Material provided:

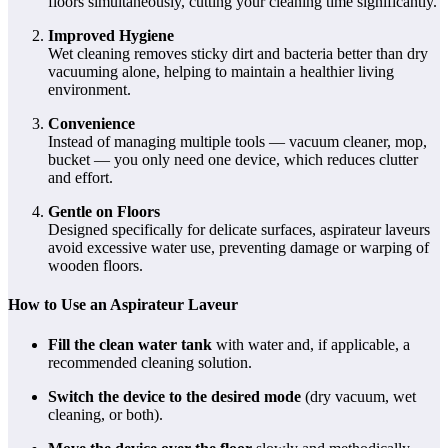
floors simultaneously, cutting your cleaning time significantly.
Improved Hygiene
Wet cleaning removes sticky dirt and bacteria better than dry
vacuuming alone, helping to maintain a healthier living
environment.
Convenience
Instead of managing multiple tools — vacuum cleaner, mop,
bucket — you only need one device, which reduces clutter
and effort.
Gentle on Floors
Designed specifically for delicate surfaces, aspirateur laveurs
avoid excessive water use, preventing damage or warping of
wooden floors.
How to Use an Aspirateur Laveur
Fill the clean water tank
with water and, if applicable, a
recommended cleaning solution.
Switch the device to the desired mode
(dry vacuum, wet
cleaning, or both).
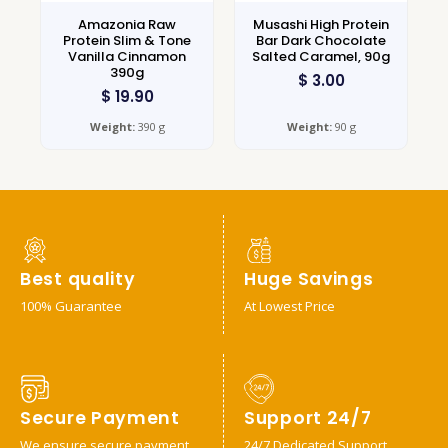
Amazonia Raw
Musashi High Protein
Protein Slim & Tone
Bar Dark Chocolate
Vanilla Cinnamon
Salted Caramel, 90g
390g
$
3.00
$
19.90
Weight:
390 g
Weight:
90 g
Best quality
Huge Savings
100% Guarantee
At Lowest Price
Secure Payment
Support 24/7
We ensure secure payment
24/7 Dedicated Support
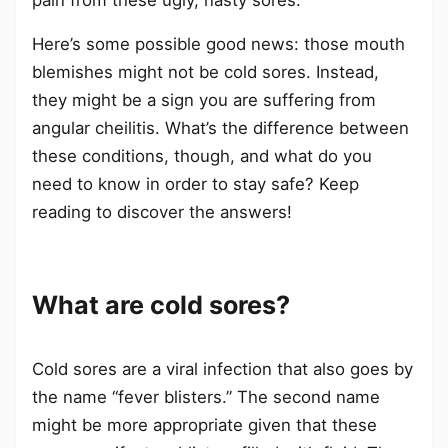
Here’s some possible good news: those mouth
blemishes might not be cold sores. Instead,
they might be a sign you are suffering from
angular cheilitis. What’s the difference between
these conditions, though, and what do you
need to know in order to stay safe? Keep
reading to discover the answers!
What are cold sores?
Cold sores are a viral infection that also goes by
the name “fever blisters.” The second name
might be more appropriate given that these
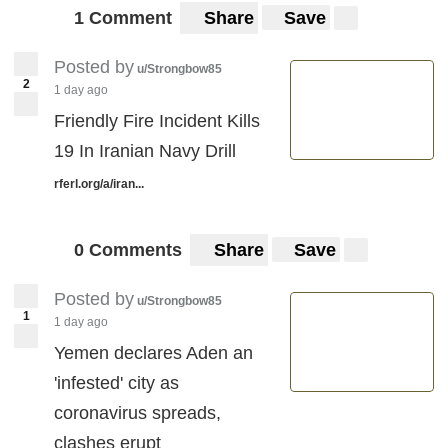
1 Comment
Share
Save
Posted by
u/Strongbow85
2
1 day ago
Friendly Fire Incident Kills
19 In Iranian Navy Drill
rferl.org/a/iran...
0 Comments
Share
Save
Posted by
u/Strongbow85
1
1 day ago
Yemen declares Aden an
'infested' city as
coronavirus spreads,
clashes erupt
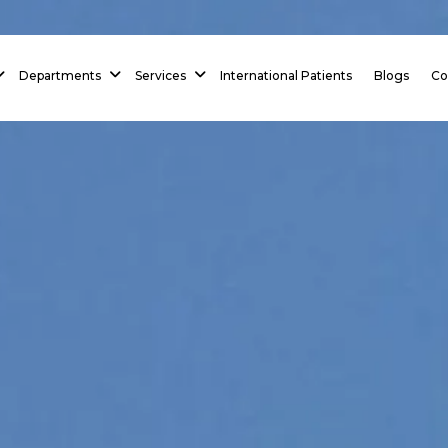
Departments
Services
International Patients
Blogs
Co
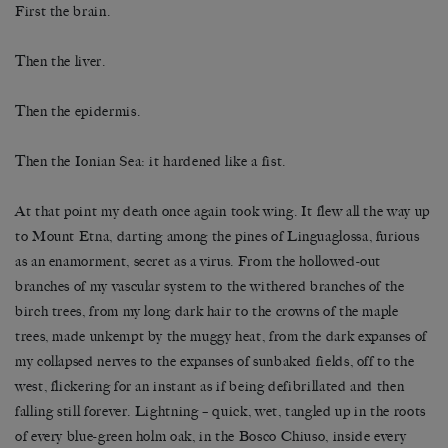
First the brain.
Then the liver.
Then the epidermis.
Then the Ionian Sea: it hardened like a fist.
At that point my death once again took wing. It flew all the way up
to Mount Etna, darting among the pines of Linguaglossa, furious
as an enamorment, secret as a virus. From the hollowed-out
branches of my vascular system to the withered branches of the
birch trees, from my long dark hair to the crowns of the maple
trees, made unkempt by the muggy heat, from the dark expanses of
my collapsed nerves to the expanses of sunbaked fields, off to the
west, flickering for an instant as if being defibrillated and then
falling still forever. Lightning – quick, wet, tangled up in the roots
of every blue-green holm oak, in the Bosco Chiuso, inside every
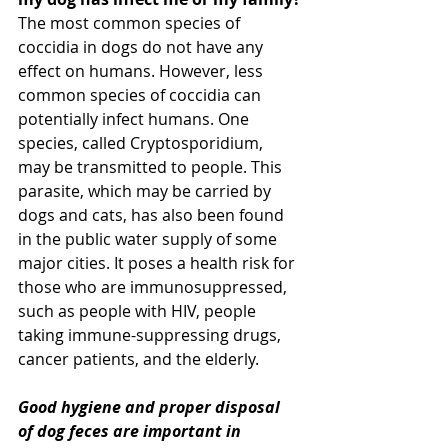
The most common species of 
coccidia in dogs do not have any 
effect on humans. However, less 
common species of coccidia can 
potentially infect humans. One 
species, called Cryptosporidium, 
may be transmitted to people. This 
parasite, which may be carried by 
dogs and cats, has also been found 
in the public water supply of some 
major cities. It poses a health risk for 
those who are immunosuppressed, 
such as people with HIV, people 
taking immune-suppressing drugs, 
cancer patients, and the elderly.
Good hygiene and proper disposal 
of dog feces are important in 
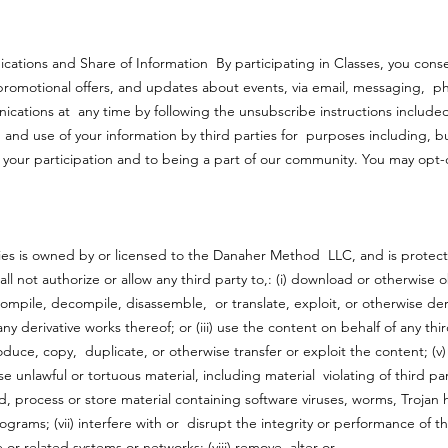
ations and Share of Information By participating in Classes, you cons
 promotional offers, and updates about events, via email, messaging, p
cations at any time by following the unsubscribe instructions included
g and use of your information by third parties for purposes including, b
 your participation and to being a part of our community. You may opt-
ties is owned by or licensed to the Danaher Method LLC, and is protec
all not authorize or allow any third party to,: (i) download or otherwise
e compile, decompile, disassemble, or translate, exploit, or otherwise de
 derivative works thereof; or (iii) use the content on behalf of any third 
roduce, copy, duplicate, or otherwise transfer or exploit the content; (v
 unlawful or tortuous material, including material violating of third party
end, process or store material containing software viruses, worms, Trojan
ograms; (vii) interfere with or disrupt the integrity or performance of th
or related systems or networks; (viii) remove, alter or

Work required: Copy every line of the entries in which "common" can be found.

Result for this exercise:
The most common species of 
common species of coccidia can 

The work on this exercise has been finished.